━━━ Extract to read
Peter Carrell said...

Hi Anonymous
Fellowship with sinners is always tricky, but some have been good enough to maintain it with me and other usurers ... as for godly discipline, speaking generally, the Bible does encourage repentance and one may therefore hope that in a lectionary adhering church, the message of repentance is heard.

Janice said...

Have a look at this 1999 research paper, titled The Church and Usury: Error, Change or Development?, by Father Gary L Coulter. On page 65, in his Epilogue, Fr Coulter writes,

Any change in the Church’s teaching has been a real and legitimate development, not a reversal, error or contradiction.

As I understand it, Fr Coulter argues that what has changed is the recognition that lending money to someone else can lead to a loss that, in justice, should be compensated. Further, with the emergence of capitalist market economies, money can no longer be seen as "barren".

For instance, if I buy an orchard then, at the harvest, I not only own the orchard but I also own its fruits. But if I lend you money to buy the orchard and you are required to pay me back only the amount I've lent you then you will profit from the fruits and I will, necessarily, suffer a loss. That, of course, would be unjust.

Coulter says that 'interest' comes from the Latin intereo and means “to be lost”. So interest payments are to cover the losses associated with lending money and are not 'usury', which is about making a profit. So it wasn't that 'usury' became "increasingly legal" but that 'interest' payments were recognised as just.

Therefore the analogy with the "increasingly legal" status of homosexuality fails. Same sex genital activity is still same sex genital activity no matter under what circumstances it's practised.

Peter Carrell said...

Thanks Janice
That is a very helpful insight into 'interest/loans'!

Anonymous said...

If I understand correctly,
1. 'usury' does mean loaning with interest.
2. The Bible does not ban usury outright, only within the covenant people. Loaning to Gentiles was OK (remember Shylock?).
So usury does not seem to be universally wrong or wrong per se, but situationally. Why this was so (in agricultural, tribal, kinship-based ancient Israel with its strict laws about land alienation and inheritance) is a tricky matter, but I suspect it had something to do with maintaining social solidarity within the covenant people and preventing the eventual pauperization of peasant farmers in years of bad harvest.
Jesus also refers rather neutrally - or even positively (ISTM) to interest in Matt 25.27.

Anonymous said...

In your unhelpful gleeful anticipation of cheering the TEC train out of the Communion station on Track no. Two – you continue your trend of pointing the finger elsewhere to distract from reflecting on your own context and province. Please remind your readers that your province’s official formal response to the proposed covenant is far more negative than TEC’s and so your province is more likely, once again, to be ahead of the TEC train on that track – not behind it.

As for your “the obligation of people who make vows is to keep them!” How about a post about that applied to your own context – not TEC’s for a change. YOUR province’s indiscriminate “remarrying” of divorcees (up to seven times in at least one case). Isn’t it time you critiqued your province’s practice of baptising children of the unmarried when your province is the only one that makes no declarations “on behalf of” the child – but solely having the parents renounce evil for themselves? You have already declared publicly here you and your ilk are unprepared to take on your provinces major scandal hidden in plain sight. Would it be any different if it were a homosexual one?
━━━━━━
━━━ Provided records
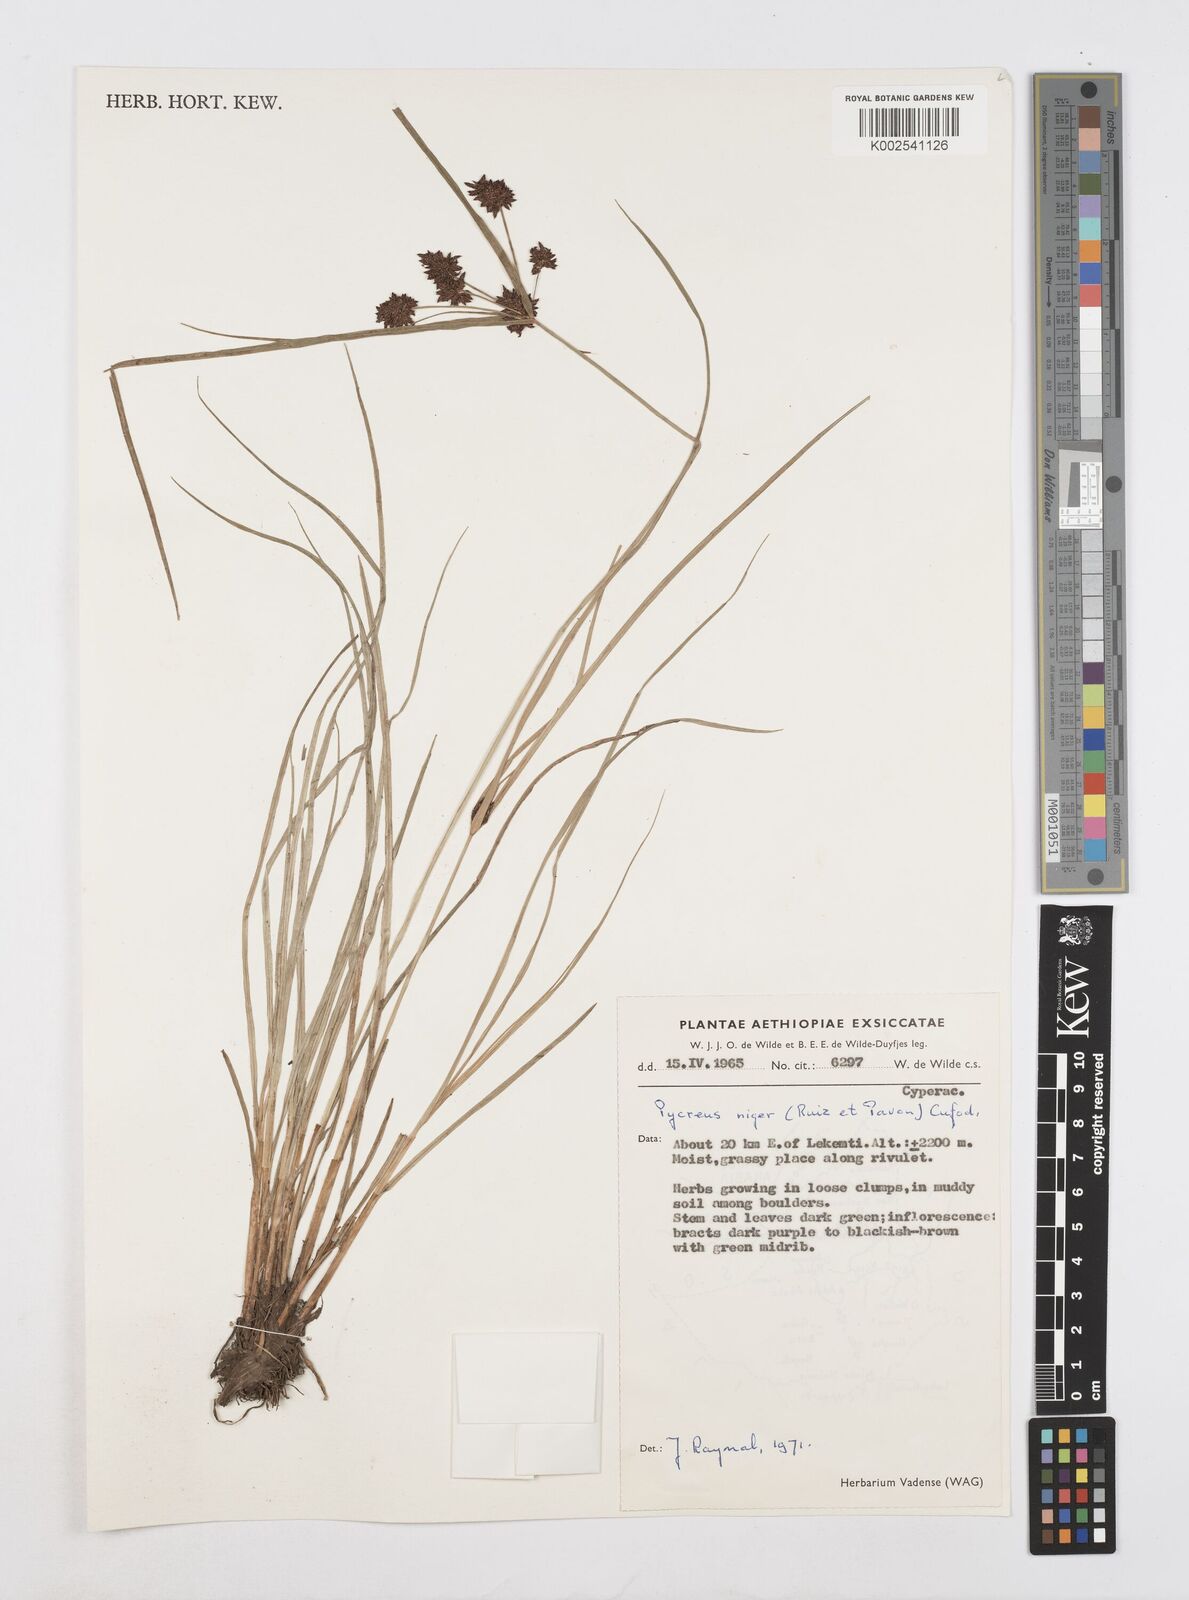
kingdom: Plantae
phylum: Tracheophyta
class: Liliopsida
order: Poales
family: Cyperaceae
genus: Cyperus
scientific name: Cyperus elegantulus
━━━━━━
**Tasks to perform:**
A) Extract the passage of the usury comment thread from "Have a look" to "would be unjust.", copying it without change.
B) Answer these from the usury comment thread:
(i) In what year was Father Gary L Coulter's research paper written?
(ii) According to Coulter, from which Latin word does "interest" come?
(iii) Which verse in Matthew is cited as Jesus referring to interest?

**Per-task answers:**
A)
Have a look at this 1999 research paper, titled The Church and Usury: Error, Change or Development?, by Father Gary L Coulter. On page 65, in his Epilogue, Fr Coulter writes,

Any change in the Church’s teaching has been a real and legitimate development, not a reversal, error or contradiction.

As I understand it, Fr Coulter argues that what has changed is the recognition that lending money to someone else can lead to a loss that, in justice, should be compensated. Further, with the emergence of capitalist market economies, money can no longer be seen as "barren".

For instance, if I buy an orchard then, at the harvest, I not only own the orchard but I also own its fruits. But if I lend you money to buy the orchard and you are required to pay me back only the amount I've lent you then you will profit from the fruits and I will, necessarily, suffer a loss. That, of course, would be unjust.

B)
(i) 1999
(ii) Intereo
(iii) Matt 25.27